### WHAT TO PRODUCE
Number of lines below with the word "live": give it and nothing more.

Entries taken from a collection:
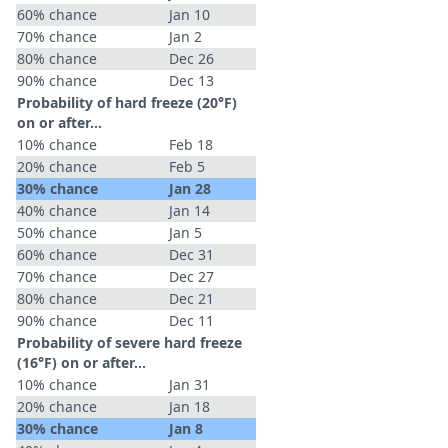
60% chance
Jan 10
70% chance
Jan 2
80% chance
Dec 26
90% chance
Dec 13
Probability of hard freeze (20°F)
on or after…
10% chance
Feb 18
20% chance
Feb 5
30% chance
Jan 28
40% chance
Jan 14
50% chance
Jan 5
60% chance
Dec 31
70% chance
Dec 27
80% chance
Dec 21
90% chance
Dec 11
Probability of severe hard freeze
(16°F) on or after…
10% chance
Jan 31
20% chance
Jan 18
30% chance
Jan 8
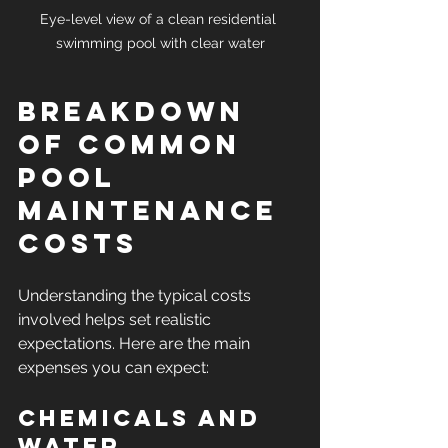
Eye-level view of a clean residential 
swimming pool with clear water
Breakdown 
of Common 
Pool 
Maintenance 
Costs
Understanding the typical costs 
involved helps set realistic 
expectations. Here are the main 
expenses you can expect:
Chemicals and 
Water 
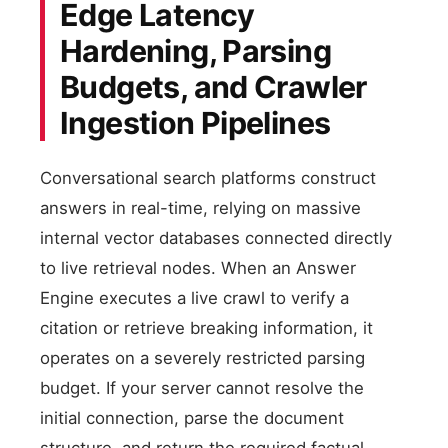
Edge Latency
Hardening, Parsing
Budgets, and Crawler
Ingestion Pipelines
Conversational search platforms construct
answers in real-time, relying on massive
internal vector databases connected directly
to live retrieval nodes. When an Answer
Engine executes a live crawl to verify a
citation or retrieve breaking information, it
operates on a severely restricted parsing
budget. If your server cannot resolve the
initial connection, parse the document
structure, and return the required factual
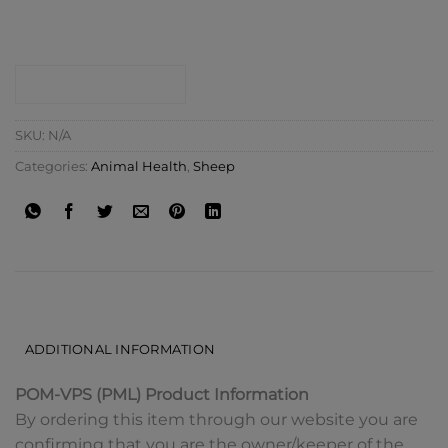
CONTACT SHOP
SKU:
N/A
Categories:
Animal Health
,
Sheep
DESCRIPTION
ADDITIONAL INFORMATION
POM-VPS (PML) Product Information
By ordering this item through our website you are
confirming that you are the owner/keeper of the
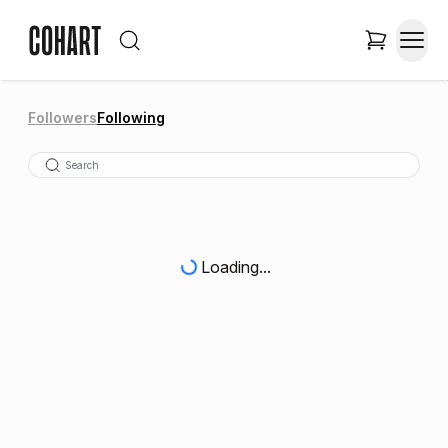
Followers
Following
Loading...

### REPLY TO THE TASK
2